Impact of HIV infection in patients infected with chronic HCV (genotypes 1a and 3a): virological and clinical changes

Abstract

Background: Human immunodeficiency virus (HIV)/hepatitis C virus (HCV) coinfection has become a serious public health problem. The influence of HIV/HCV coinfection on plasma HCV RNA loads and clinical criteria which are usually regarded as a predictor of the progress of liver disease have not been reliably evaluated.Objectives: This study investigated the impact of HIV infection on HCV RNA load and clinical indexes in Yazd and Tehran.Materials and methods: HCV/HIV-coinfected patients and HCV-monoinfected controls were examined and compared for plasma HCV RNA and related risk factors such as HCV genotypes, liver enzymes, and transmission routes.Results: A total of 54 HCV/HIV-coinfected patients and 88 HCV-monoinfected controls were studied.
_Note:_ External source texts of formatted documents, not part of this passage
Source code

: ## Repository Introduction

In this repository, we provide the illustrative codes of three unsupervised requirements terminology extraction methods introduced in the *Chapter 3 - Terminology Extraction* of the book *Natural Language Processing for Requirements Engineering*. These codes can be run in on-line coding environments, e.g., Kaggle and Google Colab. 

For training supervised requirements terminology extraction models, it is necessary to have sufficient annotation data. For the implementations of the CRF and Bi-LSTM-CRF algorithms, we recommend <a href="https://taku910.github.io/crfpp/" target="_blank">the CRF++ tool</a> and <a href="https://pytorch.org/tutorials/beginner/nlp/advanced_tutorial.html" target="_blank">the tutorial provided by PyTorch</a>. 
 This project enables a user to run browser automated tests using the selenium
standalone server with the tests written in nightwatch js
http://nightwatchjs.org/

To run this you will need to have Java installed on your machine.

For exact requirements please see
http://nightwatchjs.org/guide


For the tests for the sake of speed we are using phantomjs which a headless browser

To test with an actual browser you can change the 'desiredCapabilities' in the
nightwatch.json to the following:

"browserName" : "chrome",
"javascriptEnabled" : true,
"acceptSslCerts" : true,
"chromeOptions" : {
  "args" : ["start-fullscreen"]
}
The HCV RNA load mean was significantly higher in HCV/HIV-coinfected patients than in HCV-monoinfected patients (p < 0.001). HCV RNA load mean in patients infected with HCV without anti-HCV therapy was lower than HIV/HCV patients with and without highly active antiretroviral therapy that this difference was significant (p < 0.001). The HCV RNA levels were significantly higher in HIV/HCV genotype 3a coinfected patients than in genotype 3a monoinfected patients (p < 0.001). HIV RNA levels were lower in genotype 1a infected patients than in genotype 3a infected patients, but this difference was not significant statistically. The ALT mean levels were significantly higher in genotype 3a HIV/HCV-coinfected patients than in genotype 3a HCV-monoinfected patients (p < 0.001).Conclusions: HIV/HCV coinfection leads to a significant increase in plasma HCV RNA. Further evaluations of the effects of ART and HIV infection on the course of HCV infection and the response to treatment against HCV infection in other and different genotypes are also needed. Moreover, HIV-infected patients should be screened regularly for HCV coinfection, particularly if they are in high-risk groups such as IDUs and recipients of blood transfusions.